Não tenho por hábito comentar prémios (aos amigos laureados felicito-os privadamente), excepto três: o Nobel da Literatura, o Camões e o Pessoa.
Ignorando o passado do professor de Coimbra, pessoa sobre quem toda a vida ouvi elogios, vindos de gente de Esquerda, sobretudo da Esquerda marxista, na sua maioria académicos de universidades de Lisboa, Porto, Braga e Coimbra, a distinção pareceu-me ajustada. Estava errado.
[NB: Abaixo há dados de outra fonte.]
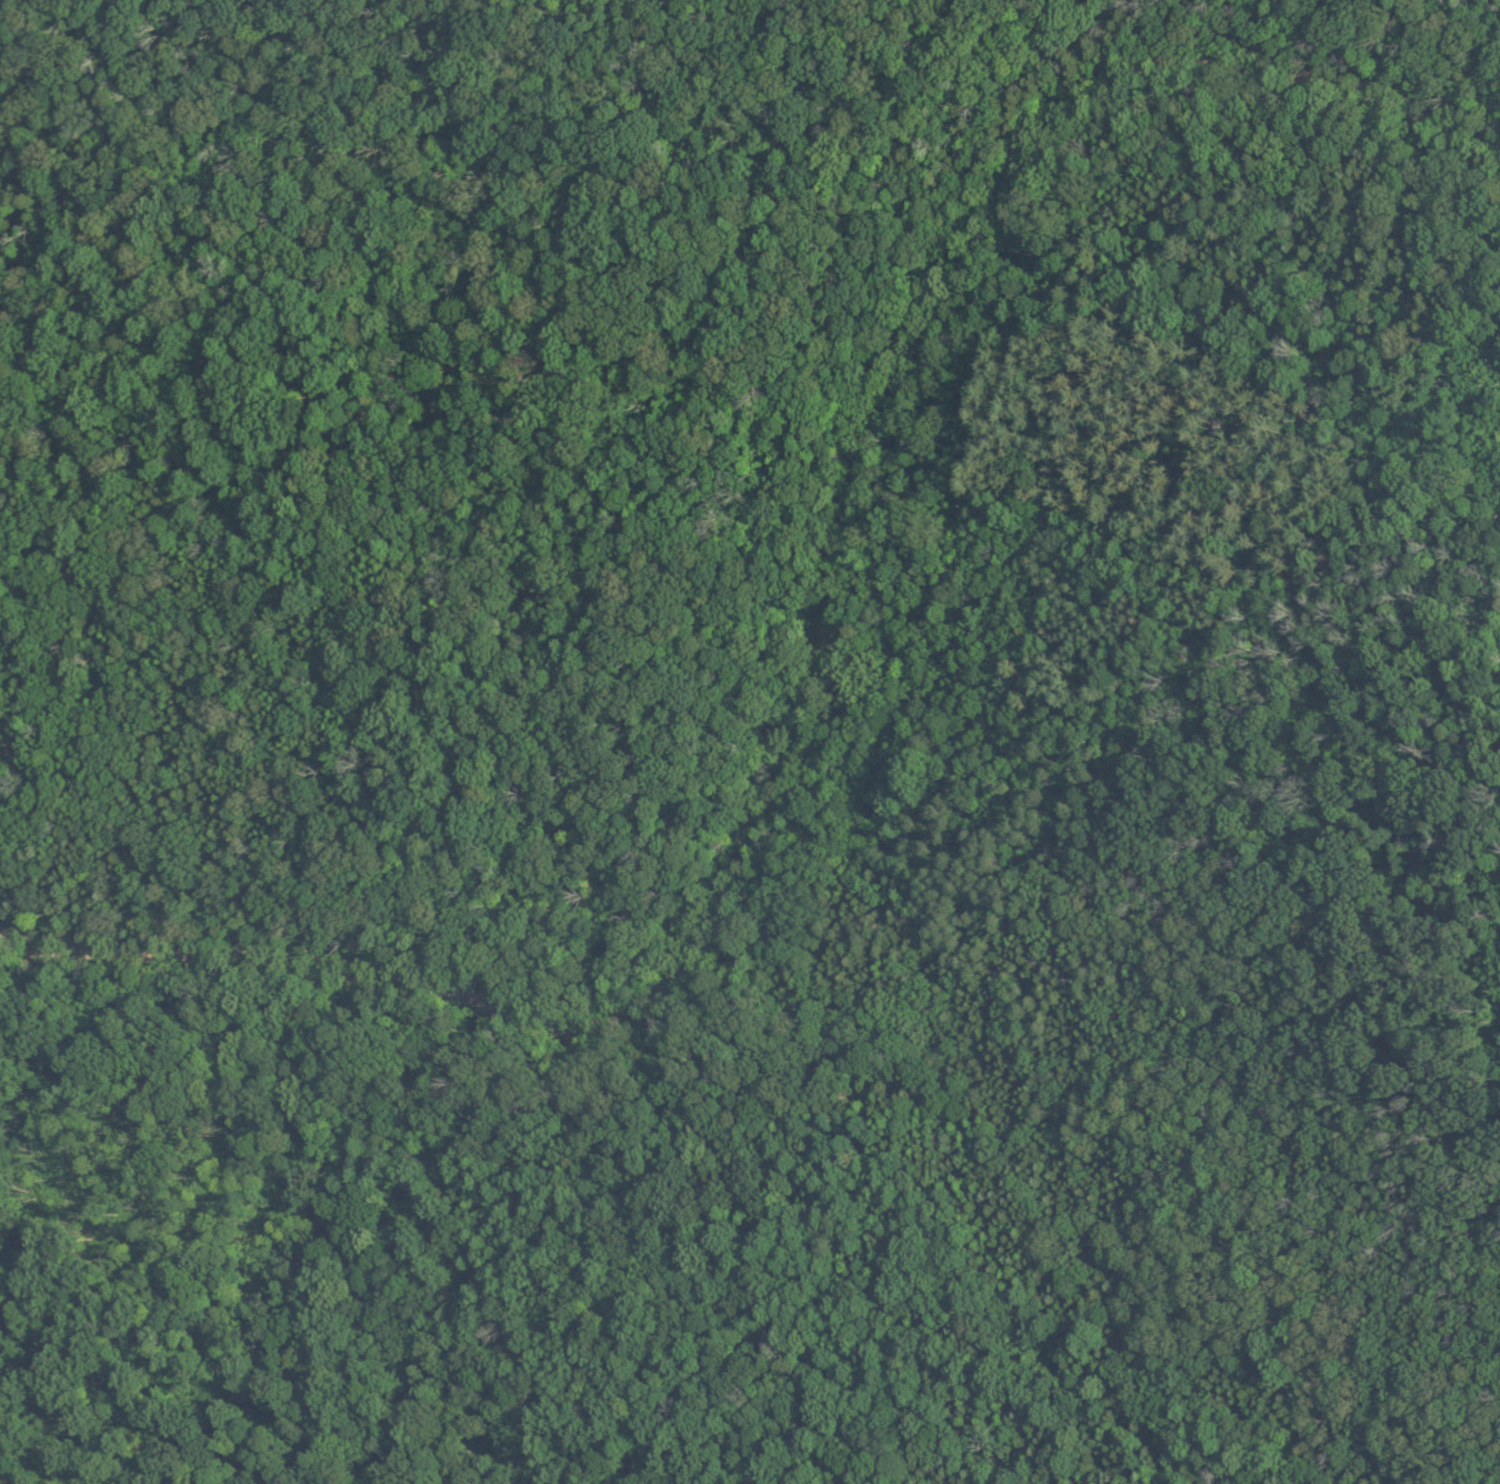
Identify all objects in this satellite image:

Aqui chegados, apercebi-me com surpresa da indignação gerada pela atribuição do prémio. Intelectuais que admiro, como Mario de Carvalho, Luis Filipe Castro Mendes e Jorge Silva Melo (nenhum dos três com propensão para delírios persecutórios) reagiram com violência, ora pedindo a demissão da ministra da Cultura, ora denunciando o conúbio do laureado com o Estado Novo, durante a crise académica de 1969, e mais tarde no III Congresso da Oposição Democrática (Aveiro, 1973). Amigas minhas, antigas alunas de Aguiar e Silva, também relataram episódios funestos da misoginia do professor.
Em Moçambique nunca ouvi falar de Aguiar e Silva. Quem se interessava por teoria da literatura comprava o livro de René Wellek e Austin Warren, no original (1948) ou na tradução da Europa-América. Já em Portugal, um catedrático amigo aconselhou-me a obra de Aguiar e Silva. Anos mais tarde, professores mais jovens, oriundos da extrema-esquerda, enfatizavam o carácter único, excelentíssimo, da obra. Os conservadores ignoravam o homem. Dito de outro modo: em 45 anos de gossip, nunca ouvi nada contra o carácter do laureado.
A controvérsia prossegue. A maioria lamenta a infelicidade do prémio, mas Manuel Alegre e Vítor Serrão (entre outros) consideram-no muito merecido. Tudo isto é lamentável. Ficaria bem ao laureado recusar o prémio. Não seria o primeiro e encerrava o assunto.